Text section:

Back when I started multi-db work I assumed that eventually
`connection_specification_name` (sometimes called `spec_name`) and
`spec_name` for configurations would one day be the same thing. After
2 years I no longer believe they will ever be the same thing.

This PR deprecates `spec_name` on database configurations in favor of
`name`. It's the same behavior, just a better name, or at least a
less confusing name.

`connection_specification_name` refers to the parent class name (ie
ActiveRecord::Base, AnimalsBase, etc) that holds the connection for it's
models. In some places like ConnectionHandler it shortens this to
`spec_name`, hence the major confusion.

Recently I've been working with some new folks on database stuff and
connection management and realize how confusing it was to explain that
`db_config.spec_name` was not `spec_name` and
`connection_specification_name`. Worse than that one is a symbole while
the other is a class name. This was made even more complicated by the
fact that `ActiveRecord::Base` used `primary` as the
`connection_specification_name` until #38190.

Dataset excerpts:
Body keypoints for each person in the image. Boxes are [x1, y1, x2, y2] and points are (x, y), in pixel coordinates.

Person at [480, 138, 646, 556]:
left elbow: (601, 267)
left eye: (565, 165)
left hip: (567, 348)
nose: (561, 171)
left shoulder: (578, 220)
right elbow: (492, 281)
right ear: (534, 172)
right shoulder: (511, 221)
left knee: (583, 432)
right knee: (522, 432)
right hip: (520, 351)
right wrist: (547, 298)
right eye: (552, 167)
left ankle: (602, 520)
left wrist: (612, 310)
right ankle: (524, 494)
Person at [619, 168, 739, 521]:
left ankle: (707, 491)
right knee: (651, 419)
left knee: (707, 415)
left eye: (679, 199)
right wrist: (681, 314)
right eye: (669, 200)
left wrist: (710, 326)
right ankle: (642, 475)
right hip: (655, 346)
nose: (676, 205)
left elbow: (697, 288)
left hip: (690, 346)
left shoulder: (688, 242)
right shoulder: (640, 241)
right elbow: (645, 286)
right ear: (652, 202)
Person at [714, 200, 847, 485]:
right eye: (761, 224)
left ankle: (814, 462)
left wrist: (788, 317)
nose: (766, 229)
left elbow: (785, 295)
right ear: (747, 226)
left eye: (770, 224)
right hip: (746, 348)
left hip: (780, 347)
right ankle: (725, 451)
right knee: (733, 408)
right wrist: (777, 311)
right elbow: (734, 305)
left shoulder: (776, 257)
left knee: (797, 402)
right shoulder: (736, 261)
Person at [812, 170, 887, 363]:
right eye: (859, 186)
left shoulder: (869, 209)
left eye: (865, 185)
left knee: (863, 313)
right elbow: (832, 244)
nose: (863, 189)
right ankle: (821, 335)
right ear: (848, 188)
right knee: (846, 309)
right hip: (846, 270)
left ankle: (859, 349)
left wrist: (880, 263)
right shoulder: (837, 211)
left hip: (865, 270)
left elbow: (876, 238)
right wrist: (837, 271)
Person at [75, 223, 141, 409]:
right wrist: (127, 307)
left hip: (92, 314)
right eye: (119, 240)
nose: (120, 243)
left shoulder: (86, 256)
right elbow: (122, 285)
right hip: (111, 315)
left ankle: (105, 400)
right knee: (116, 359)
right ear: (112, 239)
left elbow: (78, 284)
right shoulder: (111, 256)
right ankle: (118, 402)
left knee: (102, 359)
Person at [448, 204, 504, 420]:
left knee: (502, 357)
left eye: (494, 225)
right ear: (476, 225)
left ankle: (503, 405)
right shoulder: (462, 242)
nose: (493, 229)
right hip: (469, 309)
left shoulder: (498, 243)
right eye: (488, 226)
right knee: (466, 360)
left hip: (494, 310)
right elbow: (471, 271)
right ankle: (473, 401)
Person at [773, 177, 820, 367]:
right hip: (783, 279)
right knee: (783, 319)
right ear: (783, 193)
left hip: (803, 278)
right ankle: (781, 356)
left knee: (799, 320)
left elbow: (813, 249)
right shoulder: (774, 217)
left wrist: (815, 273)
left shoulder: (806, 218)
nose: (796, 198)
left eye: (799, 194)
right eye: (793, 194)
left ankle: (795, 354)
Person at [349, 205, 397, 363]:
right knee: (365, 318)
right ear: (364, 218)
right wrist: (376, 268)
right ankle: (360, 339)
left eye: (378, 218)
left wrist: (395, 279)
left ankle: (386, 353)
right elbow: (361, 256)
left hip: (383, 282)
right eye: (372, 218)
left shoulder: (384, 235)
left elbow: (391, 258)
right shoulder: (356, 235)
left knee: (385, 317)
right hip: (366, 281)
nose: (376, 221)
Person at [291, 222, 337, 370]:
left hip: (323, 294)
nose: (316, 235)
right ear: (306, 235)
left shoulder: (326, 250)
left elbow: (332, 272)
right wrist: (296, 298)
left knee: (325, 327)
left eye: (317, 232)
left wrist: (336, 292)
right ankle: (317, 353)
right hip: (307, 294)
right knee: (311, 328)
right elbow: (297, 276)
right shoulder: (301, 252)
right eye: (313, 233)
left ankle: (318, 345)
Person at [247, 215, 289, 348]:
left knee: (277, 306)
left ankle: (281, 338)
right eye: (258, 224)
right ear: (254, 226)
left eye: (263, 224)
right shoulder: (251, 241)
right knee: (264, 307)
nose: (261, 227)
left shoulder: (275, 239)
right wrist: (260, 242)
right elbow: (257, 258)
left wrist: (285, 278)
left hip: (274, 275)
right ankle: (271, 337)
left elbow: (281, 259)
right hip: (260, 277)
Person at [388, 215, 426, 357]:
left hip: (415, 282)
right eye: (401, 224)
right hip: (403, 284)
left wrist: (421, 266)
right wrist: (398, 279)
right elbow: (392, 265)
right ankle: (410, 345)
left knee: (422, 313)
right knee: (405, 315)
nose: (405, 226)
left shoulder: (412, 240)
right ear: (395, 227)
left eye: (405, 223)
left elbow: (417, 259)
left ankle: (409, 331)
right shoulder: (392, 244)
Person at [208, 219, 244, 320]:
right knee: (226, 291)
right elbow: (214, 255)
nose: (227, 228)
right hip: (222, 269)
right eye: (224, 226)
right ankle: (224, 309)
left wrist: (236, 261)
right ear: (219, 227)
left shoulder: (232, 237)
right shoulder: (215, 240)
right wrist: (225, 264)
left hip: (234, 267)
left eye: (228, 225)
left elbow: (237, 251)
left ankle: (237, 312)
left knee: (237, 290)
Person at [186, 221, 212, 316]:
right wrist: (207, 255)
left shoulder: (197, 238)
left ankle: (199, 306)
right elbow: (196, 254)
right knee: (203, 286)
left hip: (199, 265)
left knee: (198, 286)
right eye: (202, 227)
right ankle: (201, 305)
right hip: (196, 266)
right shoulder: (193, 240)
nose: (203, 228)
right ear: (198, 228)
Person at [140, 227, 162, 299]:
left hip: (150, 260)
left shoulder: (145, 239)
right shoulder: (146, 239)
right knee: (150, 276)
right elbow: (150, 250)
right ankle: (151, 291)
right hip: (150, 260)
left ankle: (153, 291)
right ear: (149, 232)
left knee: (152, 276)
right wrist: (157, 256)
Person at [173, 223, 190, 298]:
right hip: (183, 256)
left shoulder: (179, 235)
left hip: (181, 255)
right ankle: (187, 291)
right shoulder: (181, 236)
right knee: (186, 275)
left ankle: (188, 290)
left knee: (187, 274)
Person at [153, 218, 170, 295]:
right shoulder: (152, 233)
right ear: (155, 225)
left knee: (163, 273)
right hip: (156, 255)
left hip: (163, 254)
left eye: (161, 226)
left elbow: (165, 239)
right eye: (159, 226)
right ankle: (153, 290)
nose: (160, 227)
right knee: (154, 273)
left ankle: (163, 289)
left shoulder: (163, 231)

Exercises:
**1.** In the pull request description about database configurations, what does the change deprecate `spec_name` in favor of?
**2.** Continue the pull request description about `spec_name` from where it stops.

Per-task answers:
**1.** `name`

**2.**
After spending 2 years with connection management I don't believe that
we can ever use the symbols from the database configs as a way to
connect the database without the class name being _somewhere_ because
a db_config does not know who it's owner class is until it's been
connected and a model has no idea what db_config belongs to it until
it's connected. The model is the only way to tie a primary/writer config
to a replica/reader config. This could change in the future but I don't
see value in adding a class name to the db_configs before connection or
telling a model what config belongs to it before connection. That would
probably break a lot of application assumptions. If we do ever end up in
that world, we can use name, because tbh `spec_name` and
`connection_specification_name` were always confusing to me.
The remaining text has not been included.